"Der Spiegel": Irakli Okruaszwili najprawdopodobniej nie otrzyma azylu w Niemczech
Gruziński opozycjonista Irakli Okruaszwili najprawdopodobniej nie otrzyma azylu w Niemczech. Nie wiadomo jednak, czy zostanie wydany władzom Gruzji. Jak donosi „Der Spiegel”, o jego losie mają zdecydować Francuzi.
2008-01-07, 12:08
Gruziński opozycjonista Irakli Okruaszwili najprawdopodobniej nie otrzyma azylu w Niemczech. Nie wiadomo jednak, czy zostanie wydany władzom Gruzji. Jak donosi „Der Spiegel”, o jego losie mają zdecydować Francuzi.
Według informacji hamburskiego tygodnika, Niemcy przekazały sprawę Okruaszwilego do rozpatrzenia władzom francuskim. W paszporcie opozycjonisty znajduje się bowiem francuska wiza, umożliwiająca wjazd do strefy Schengen.
34-letni polityk i biznesmen od miesiąca przebywa w niemieckim areszcie. Pod koniec listopada ubiegłego roku został zatrzymany w Berlinie na wniosek gruzińskich władz. Jak pisze „Spiegel”, sąd w Berlinie stwierdził, że większość zarzutów stawianych Okruaszwilemu przez rząd Gruzji jest nieuprawniona. Potwierdził natomiast zarzut nadużycia przez niego władzy.
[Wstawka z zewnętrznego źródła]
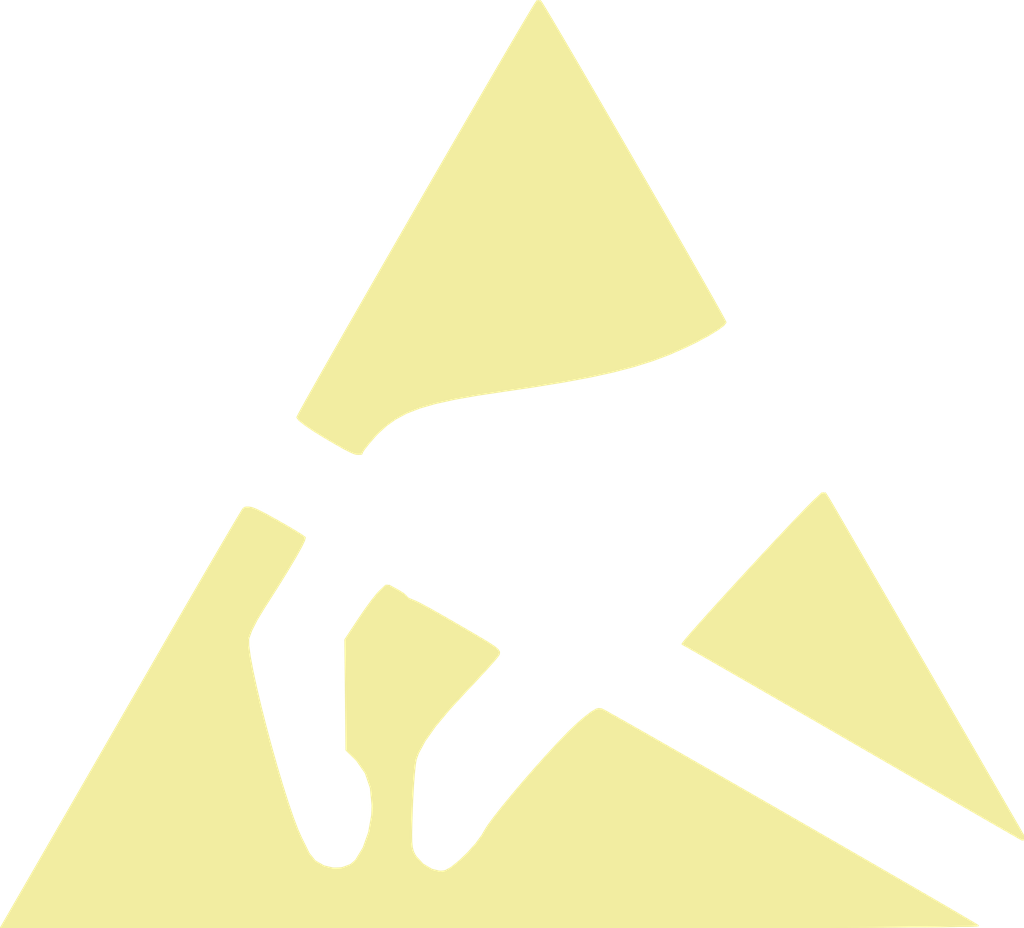
<source format=kicad_pcb>
(kicad_pcb
	(version 20240108)
	(generator "pcbnew")
	(generator_version "8.0")
	(general
		(thickness 1.6)
		(legacy_teardrops no)
	)
	(paper "A4")
	(layers
		(0 "F.Cu" signal)
		(31 "B.Cu" signal)
		(32 "B.Adhes" user "B.Adhesive")
		(33 "F.Adhes" user "F.Adhesive")
		(34 "B.Paste" user)
		(35 "F.Paste" user)
		(36 "B.SilkS" user "B.Silkscreen")
		(37 "F.SilkS" user "F.Silkscreen")
		(38 "B.Mask" user)
		(39 "F.Mask" user)
		(40 "Dwgs.User" user "User.Drawings")
		(41 "Cmts.User" user "User.Comments")
		(42 "Eco1.User" user "User.Eco1")
		(43 "Eco2.User" user "User.Eco2")
		(44 "Edge.Cuts" user)
		(45 "Margin" user)
		(46 "B.CrtYd" user "B.Courtyard")
		(47 "F.CrtYd" user "F.Courtyard")
		(48 "B.Fab" user)
		(49 "F.Fab" user)
		(50 "User.1" user)
		(51 "User.2" user)
		(52 "User.3" user)
		(53 "User.4" user)
		(54 "User.5" user)
		(55 "User.6" user)
		(56 "User.7" user)
		(57 "User.8" user)
		(58 "User.9" user)
	)
	(setup
		(pad_to_mask_clearance 0)
		(allow_soldermask_bridges_in_footprints no)
		(pcbplotparams
			(layerselection 0x00010fc_ffffffff)
			(plot_on_all_layers_selection 0x0000000_00000000)
			(disableapertmacros no)
			(usegerberextensions no)
			(usegerberattributes yes)
			(usegerberadvancedattributes yes)
			(creategerberjobfile yes)
			(dashed_line_dash_ratio 12.000000)
			(dashed_line_gap_ratio 3.000000)
			(svgprecision 4)
			(plotframeref no)
			(viasonmask no)
			(mode 1)
			(useauxorigin no)
			(hpglpennumber 1)
			(hpglpenspeed 20)
			(hpglpendiameter 15.000000)
			(pdf_front_fp_property_popups yes)
			(pdf_back_fp_property_popups yes)
			(dxfpolygonmode yes)
			(dxfimperialunits yes)
			(dxfusepcbnewfont yes)
			(psnegative no)
			(psa4output no)
			(plotreference yes)
			(plotvalue yes)
			(plotfptext yes)
			(plotinvisibletext no)
			(sketchpadsonfab no)
			(subtractmaskfromsilk no)
			(outputformat 1)
			(mirror no)
			(drillshape 1)
			(scaleselection 1)
			(outputdirectory "")
		)
	)
	(net 0 "")
	(footprint "Symbol:ESD-Logo_6.6x6mm_SilkScreen" (layer "F.Cu") (at 55.79824 44.479146))
	(footprint "Symbol:ESD-Logo_6.6x6mm_SilkScreen" (layer "F.Cu") (at 55.81 44.48))
	(footprint "Symbol:ESD-Logo_6.6x6mm_SilkScreen" (layer "F.Cu") (at 55.79 44.48))
)
</source>
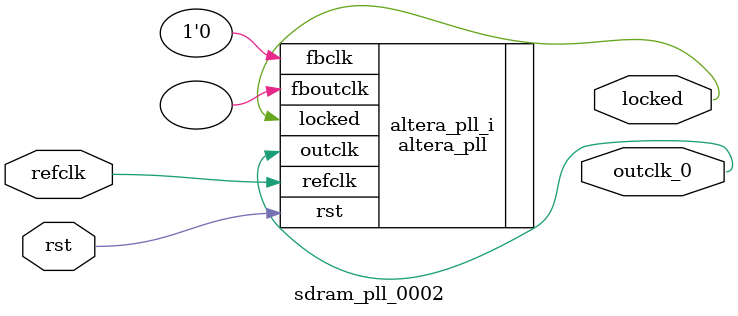
<source format=v>
`timescale 1ns/10ps
module  sdram_pll_0002(

	// interface 'refclk'
	input wire refclk,

	// interface 'reset'
	input wire rst,

	// interface 'outclk0'
	output wire outclk_0,

	// interface 'locked'
	output wire locked
);

	altera_pll #(
		.fractional_vco_multiplier("false"),
		.reference_clock_frequency("74.25 MHz"),
		.operation_mode("direct"),
		.number_of_clocks(1),
		.output_clock_frequency0("120.000000 MHz"),
		.phase_shift0("0 ps"),
		.duty_cycle0(50),
		.output_clock_frequency1("0 MHz"),
		.phase_shift1("0 ps"),
		.duty_cycle1(50),
		.output_clock_frequency2("0 MHz"),
		.phase_shift2("0 ps"),
		.duty_cycle2(50),
		.output_clock_frequency3("0 MHz"),
		.phase_shift3("0 ps"),
		.duty_cycle3(50),
		.output_clock_frequency4("0 MHz"),
		.phase_shift4("0 ps"),
		.duty_cycle4(50),
		.output_clock_frequency5("0 MHz"),
		.phase_shift5("0 ps"),
		.duty_cycle5(50),
		.output_clock_frequency6("0 MHz"),
		.phase_shift6("0 ps"),
		.duty_cycle6(50),
		.output_clock_frequency7("0 MHz"),
		.phase_shift7("0 ps"),
		.duty_cycle7(50),
		.output_clock_frequency8("0 MHz"),
		.phase_shift8("0 ps"),
		.duty_cycle8(50),
		.output_clock_frequency9("0 MHz"),
		.phase_shift9("0 ps"),
		.duty_cycle9(50),
		.output_clock_frequency10("0 MHz"),
		.phase_shift10("0 ps"),
		.duty_cycle10(50),
		.output_clock_frequency11("0 MHz"),
		.phase_shift11("0 ps"),
		.duty_cycle11(50),
		.output_clock_frequency12("0 MHz"),
		.phase_shift12("0 ps"),
		.duty_cycle12(50),
		.output_clock_frequency13("0 MHz"),
		.phase_shift13("0 ps"),
		.duty_cycle13(50),
		.output_clock_frequency14("0 MHz"),
		.phase_shift14("0 ps"),
		.duty_cycle14(50),
		.output_clock_frequency15("0 MHz"),
		.phase_shift15("0 ps"),
		.duty_cycle15(50),
		.output_clock_frequency16("0 MHz"),
		.phase_shift16("0 ps"),
		.duty_cycle16(50),
		.output_clock_frequency17("0 MHz"),
		.phase_shift17("0 ps"),
		.duty_cycle17(50),
		.pll_type("General"),
		.pll_subtype("General")
	) altera_pll_i (
		.rst	(rst),
		.outclk	({outclk_0}),
		.locked	(locked),
		.fboutclk	( ),
		.fbclk	(1'b0),
		.refclk	(refclk)
	);
endmodule


</source>
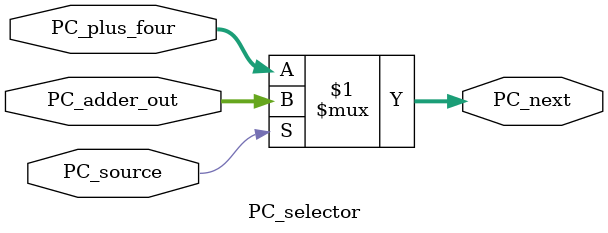
<source format=v>
`timescale 1ns / 1ps


module PC_selector(
    input           PC_source,
    input   [31:0]  PC_plus_four, PC_adder_out,
    output  [31:0]  PC_next
);


    assign PC_next = (PC_source) ? PC_adder_out : PC_plus_four;
endmodule

</source>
Były gruziński minister obrony oskarżany jest przez rząd w Tbilisi o malwersacje finansowe na wielką skalę. Wcześniej Okruaszwili zarzucił prezydentowi Micheilowi Saakaszwilemu popełnienie ciężkich przestępstw, między innymi zlecenie jego zabójstwa.
REKLAMA
Opozycjonista został aresztowany we wrześniu ubiegłego roku, a następnie wypuszczony po zapłaceniu ogromnej kaucji i wycofaniu zarzutów wobec głowy państwa. W listopadzie Okruaszwili przyjechał do Niemiec, gdzie ponowił oskarżenia wobec prezydenta i poprosił o azyl.